══ Data records

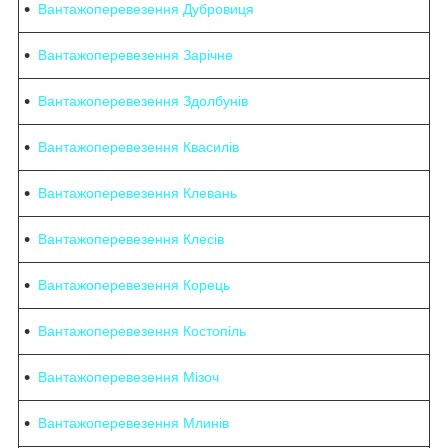
Вантажоперевезення Дубровиця
Вантажоперевезення Зарічне
Вантажоперевезення Здолбунів
Вантажоперевезення Квасилів
Вантажоперевезення Клевань
Вантажоперевезення Клесів
Вантажоперевезення Корець
Вантажоперевезення Костопіль
Вантажоперевезення Мізоч
Вантажоперевезення Млинів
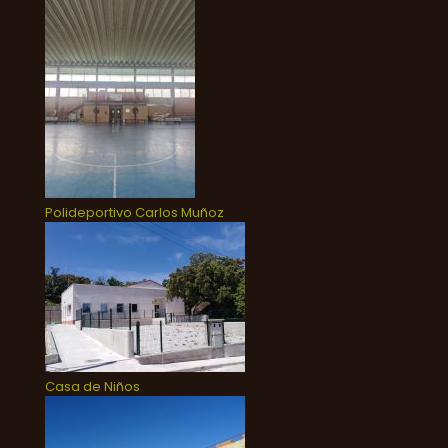
Polideportivo Carlos Muñoz
Casa de Niños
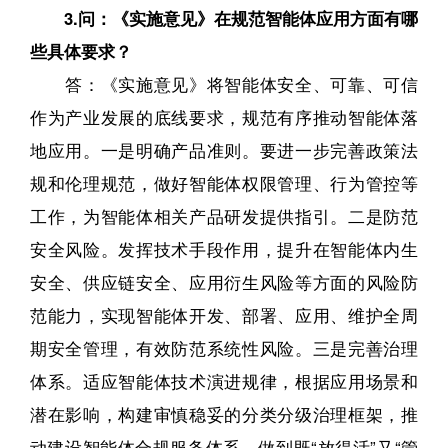
3.问：《实施意见》在规范智能体应用方面有哪
些具体要求？
答：《实施意见》将智能体安全、可靠、可信
作为产业发展的底线要求，规范有序推动智能体落
地应用。一是明确产品准则。要进一步完善政策法
规和伦理规范，做好智能体权限管理、行为管控等
工作，为智能体相关产品研发提供指引。二是防范
安全风险。发挥技术手段作用，提升在智能体内生
安全、供应链安全、应用衍生风险等方面的风险防
范能力，实现智能体开发、部署、应用、维护全周
期安全管理，有效防范系统性风险。三是完善治理
体系。适应智能体技术演进规律，根据应用场景和
潜在影响，构建审慎稳妥的分类分级治理框架，推
动建设智能体合规服务体系，做到既“放得活”又“管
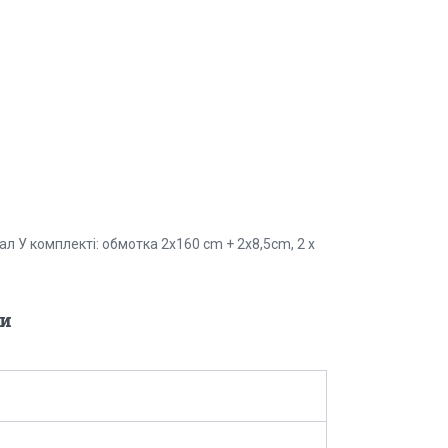
ал У комплекті: обмотка 2x160 cm + 2x8,5cm, 2 x
и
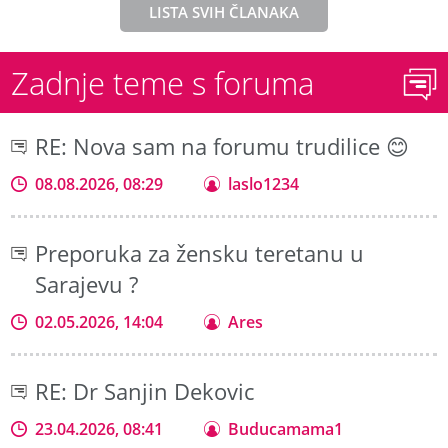
LISTA SVIH ČLANAKA
Zadnje teme s foruma
RE: Nova sam na forumu trudilice 😊
08.08.2026, 08:29
laslo1234
Preporuka za žensku teretanu u
Sarajevu ?
02.05.2026, 14:04
Ares
RE: Dr Sanjin Dekovic
23.04.2026, 08:41
Buducamama1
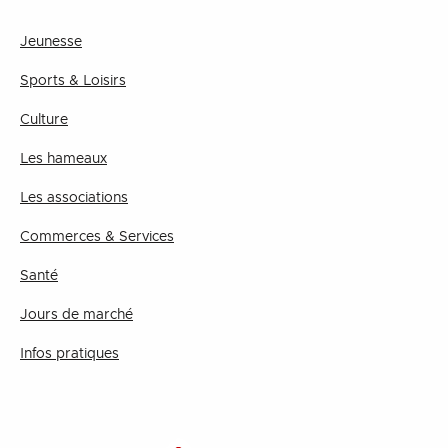
Jeunesse
Sports & Loisirs
Culture
Les hameaux
Les associations
Commerces & Services
Santé
Jours de marché
Infos pratiques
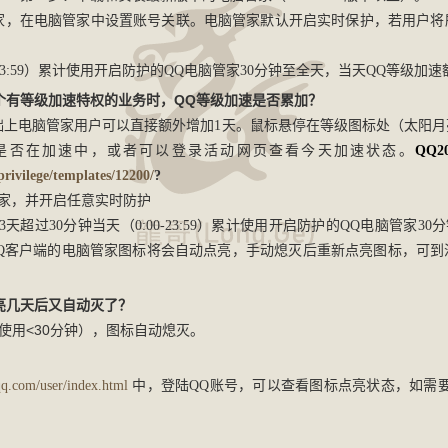
家，在电脑管家中设置账号关联。电脑管家默认开启实时保护，若用户将
-23:59）累计使用开启防护的QQ电脑管家30分钟至全天，当天QQ等级加速额
多个有等级加速特权的业务时，QQ等级加速是否累加？
础上电脑管家用户可以直接额外增加1天。
鼠标悬停在等级图标处（太阳月
目前是否在加速中，或者可以登录活动网页查看今天加速状态。
QQ
2
privilege/templates/12200/
?
管家，并开启任意实时防护
3天超过30分钟
当天（0:00-23:59）累计使用开启防护的QQ电脑管家3
QQ客户端的电脑管家图标将会自动点亮，手动熄灭后重新点亮图标，可到
点亮几天后又自动灭了？
使用<30分钟），图标自动熄灭。
？
qq.com/user/index.html
中，登陆QQ账号，可以查看图标点亮状态，如需要
？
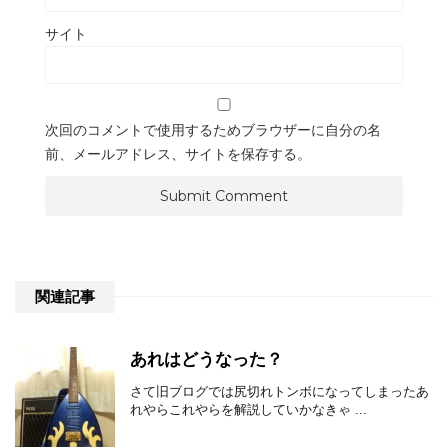
サイト
次回のコメントで使用するためブラウザーに自分の名
前、メールアドレス、サイトを保存する。
関連記事
あれはどうなった？
さて旧ブログでは尻切れトンボになってしまったあ
れやらこれやらを解説していかなきゃ ...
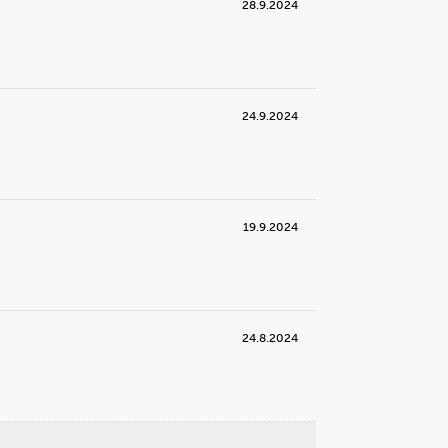
28.9.2024
24.9.2024
19.9.2024
24.8.2024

════

(Task to carry out)
Take the entries above and set them down exactly, minus the pictures.

(Exercise response)
Вантажоперевезення Дубровиця
Вантажоперевезення Зарічне
Вантажоперевезення Здолбунів
Вантажоперевезення Квасилів
Вантажоперевезення Клевань
Вантажоперевезення Клесів
Вантажоперевезення Корець
Вантажоперевезення Костопіль
Вантажоперевезення Мізоч
Вантажоперевезення Млинів
Polideportivo Carlos Muñoz
Casa de Niños
3.问：《实施意见》在规范智能体应用方面有哪
些具体要求？
答：《实施意见》将智能体安全、可靠、可信
作为产业发展的底线要求，规范有序推动智能体落
地应用。一是明确产品准则。要进一步完善政策法
规和伦理规范，做好智能体权限管理、行为管控等
工作，为智能体相关产品研发提供指引。二是防范
安全风险。发挥技术手段作用，提升在智能体内生
安全、供应链安全、应用衍生风险等方面的风险防
范能力，实现智能体开发、部署、应用、维护全周
期安全管理，有效防范系统性风险。三是完善治理
体系。适应智能体技术演进规律，根据应用场景和
潜在影响，构建审慎稳妥的分类分级治理框架，推
动建设智能体合规服务体系，做到既“放得活”又“管
ал У комплекті: обмотка 2x160 cm + 2x8,5cm, 2 x
и
LISTA SVIH ČLANAKA
Zadnje teme s foruma
RE: Nova sam na forumu trudilice 😊
08.08.2026, 08:29
laslo1234
Preporuka za žensku teretanu u
Sarajevu ?
02.05.2026, 14:04
Ares
RE: Dr Sanjin Dekovic
23.04.2026, 08:41
Buducamama1
Jeunesse
Sports & Loisirs
Culture
Les hameaux
Les associations
Commerces & Services
Santé
Jours de marché
Infos pratiques
家，在电脑管家中设置账号关联。电脑管家默认开启实时保护，若用户将
-23:59）累计使用开启防护的QQ电脑管家30分钟至全天，当天QQ等级加速额
多个有等级加速特权的业务时，QQ等级加速是否累加？
础上电脑管家用户可以直接额外增加1天。
鼠标悬停在等级图标处（太阳月
目前是否在加速中，或者可以登录活动网页查看今天加速状态。
QQ
2
privilege/templates/12200/
?
管家，并开启任意实时防护
3天超过30分钟
当天（0:00-23:59）累计使用开启防护的QQ电脑管家3
QQ客户端的电脑管家图标将会自动点亮，手动熄灭后重新点亮图标，可到
点亮几天后又自动灭了？
使用<30分钟），图标自动熄灭。
？
qq.com/user/index.html
中，登陆QQ账号，可以查看图标点亮状态，如需要
？
サイト
次回のコメントで使用するためブラウザーに自分の名
前、メールアドレス、サイトを保存する。
関連記事
あれはどうなった？
さて旧ブログでは尻切れトンボになってしまったあ
れやらこれやらを解説していかなきゃ ...
28.9.2024
24.9.2024
19.9.2024
24.8.2024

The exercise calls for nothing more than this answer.